- Ausgangstext
|---|
Die Diskussion um die Tagesschau in einfacher Sprache: Lob und Kritik

Von Tom J. Wellbrock

Das Format der Tagesschau in einfacher Sprache hat sowohl Kritik als auch Anerkennung erfahren. Vor einem Jahrzehnt wäre die Skepsis wahrscheinlich noch größer gewesen. Heute sind viele bemüht, nicht diskriminierend zu wirken, sodass oft eher Zustimmung geäußert wird. Lassen Sie uns zuerst die positiven Aspekte beleuchten, bevor wir einen kritischen Blick auf die Hintergründe werfen.

Von “komplex” zu “einfach”

Ein bemerkenswertes Element der Tagesschau in einfacher Sprache ist die neue Art der Präsentation. Bisher war es unüblich, Nachrichten mit einem leicht naiven Lächeln vorzulesen, das suggeriert, man sei erfreut, komplexe Inhalte in simplen Worten darzustellen. Beobachtet man Susanne Holst bei ihrer Moderation, könnte man annehmen, sie wäre unter dem Einfluss einer Stimmung aufhellenden Substanz, obwohl sie wahrscheinlich nur unsicher ist, wie man am besten mit intellektuell weniger versierten Menschen kommuniziert.
|---|
- Untersuchte Einträge
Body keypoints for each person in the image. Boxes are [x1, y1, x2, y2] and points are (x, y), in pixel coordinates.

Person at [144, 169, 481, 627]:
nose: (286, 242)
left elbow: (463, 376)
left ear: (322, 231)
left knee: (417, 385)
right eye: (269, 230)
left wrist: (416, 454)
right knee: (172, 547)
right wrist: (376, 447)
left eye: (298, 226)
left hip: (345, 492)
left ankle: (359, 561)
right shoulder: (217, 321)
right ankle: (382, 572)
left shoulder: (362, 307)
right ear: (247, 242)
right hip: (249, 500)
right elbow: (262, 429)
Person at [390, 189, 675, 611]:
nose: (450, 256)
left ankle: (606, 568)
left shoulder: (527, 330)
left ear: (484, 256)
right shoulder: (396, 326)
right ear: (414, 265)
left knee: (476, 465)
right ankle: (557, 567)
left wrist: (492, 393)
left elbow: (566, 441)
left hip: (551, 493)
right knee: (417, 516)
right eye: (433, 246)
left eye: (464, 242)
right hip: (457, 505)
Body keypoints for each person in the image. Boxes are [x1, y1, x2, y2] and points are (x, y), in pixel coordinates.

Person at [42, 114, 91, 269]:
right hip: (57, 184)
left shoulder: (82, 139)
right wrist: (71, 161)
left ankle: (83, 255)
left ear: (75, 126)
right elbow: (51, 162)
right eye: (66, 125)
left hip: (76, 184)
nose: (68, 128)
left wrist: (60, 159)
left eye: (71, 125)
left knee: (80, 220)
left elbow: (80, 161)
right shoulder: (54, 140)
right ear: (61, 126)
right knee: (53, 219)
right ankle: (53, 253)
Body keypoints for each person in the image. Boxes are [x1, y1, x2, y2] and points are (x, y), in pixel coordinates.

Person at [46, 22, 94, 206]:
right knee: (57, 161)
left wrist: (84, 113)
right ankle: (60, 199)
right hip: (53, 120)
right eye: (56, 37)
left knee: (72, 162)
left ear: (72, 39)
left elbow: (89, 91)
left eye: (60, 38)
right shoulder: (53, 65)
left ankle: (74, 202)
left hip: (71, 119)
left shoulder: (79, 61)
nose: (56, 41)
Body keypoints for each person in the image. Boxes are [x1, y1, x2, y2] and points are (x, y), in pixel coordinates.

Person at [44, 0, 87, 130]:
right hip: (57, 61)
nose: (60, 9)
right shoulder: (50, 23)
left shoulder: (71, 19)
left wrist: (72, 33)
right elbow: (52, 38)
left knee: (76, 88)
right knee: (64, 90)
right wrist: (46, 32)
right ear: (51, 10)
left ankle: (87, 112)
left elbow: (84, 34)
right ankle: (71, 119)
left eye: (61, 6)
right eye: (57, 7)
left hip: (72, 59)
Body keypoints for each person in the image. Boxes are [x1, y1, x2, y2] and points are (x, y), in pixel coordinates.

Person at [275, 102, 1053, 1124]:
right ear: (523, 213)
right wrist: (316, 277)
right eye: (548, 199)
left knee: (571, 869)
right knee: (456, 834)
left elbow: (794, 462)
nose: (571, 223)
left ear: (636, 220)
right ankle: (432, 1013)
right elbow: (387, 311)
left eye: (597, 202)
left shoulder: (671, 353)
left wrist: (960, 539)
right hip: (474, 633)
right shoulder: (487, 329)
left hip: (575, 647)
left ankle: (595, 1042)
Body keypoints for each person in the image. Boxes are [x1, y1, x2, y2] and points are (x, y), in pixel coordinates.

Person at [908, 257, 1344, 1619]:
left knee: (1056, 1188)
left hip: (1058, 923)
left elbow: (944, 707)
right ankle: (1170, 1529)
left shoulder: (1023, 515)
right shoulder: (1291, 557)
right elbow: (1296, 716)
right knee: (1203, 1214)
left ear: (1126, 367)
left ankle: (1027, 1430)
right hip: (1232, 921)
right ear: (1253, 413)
|---|
- Arbeitsauftrag 1
Übertrage aus dem Text über die Tagesschau in einfacher Sprache den Satz „Vor einem Jahrzehnt wäre die Skepsis wahrscheinlich noch größer gewesen.“ ins Englische.
- Arbeitsauftrag 2
Nimm den Text über die Tagesschau in einfacher Sprache wieder auf und schreibe ihn nach seinem letzten Satz weiter.
Die Einträge sind eigenständiges Material und gehören nicht zum Text über die Tagesschau in einfacher Sprache.

- Erwartete Antwort 1
A decade ago, the skepticism would probably have been even greater.

- Erwartete Antwort 2
Im Focus wird Christoph Maria Michalski, ein Selbsternannter “Konfliktnavigator”, zitiert:

“Darüber hinaus stellen Nachrichten in einfacher Sprache ein wertvolles Bildungswerkzeug dar. Sie unterstützen das allgemeine Verständnis von aktuellen Ereignissen und fördern die Medienkompetenz. Insbesondere in einer Zeit, in der Informationen oft komplex und schnelllebig sind, ist es entscheidend, dass alle Menschen Zugang zu verständlichen Nachrichten haben.”

Trotz dieser lobenden Worte gelingt es der Tagesschau nicht immer, komplexe Inhalte adäquat zu vereinfachen, wie folgende Modell-Nachricht zeigt:

“Auf der ganzen Welt sind Menschen auf der Flucht. Die Menschen flüchten zum Beispiel wegen einem Krieg. Viele Menschen flüchten nach Europa, das heißt, die Menschen suchen in Europa Asyl. Die Länder in der Europäischen Union haben schon lange Streit bei dem Thema ‘Asyl’. Die Länder streiten darüber: Wie viele Menschen müssen die Länder nehmen? Vor Kurzem hat die Europäische Union dazu Regeln gemacht. Aber nicht alle Länder finden die Regeln gut. In den Ländern kümmern sich die Innenminister um das Thema ‘Asyl’. Die Innenminister sprechen jetzt darüber: Wie können wir die neuen Regeln anwenden?”

Im Anschluss an diese Erklärung wird in einem Kurzfilm betont, dass fast alle europäischen Länder die neuen Asylregeln anerkennen, mit Ausnahme einiger, wie die Niederlande und Ungarn. Er endet mit dem Hinweis, dass Ungarn eine hohe Strafe zahlen muss, weil es sich nicht an die Regeln hält.

17 Millionen?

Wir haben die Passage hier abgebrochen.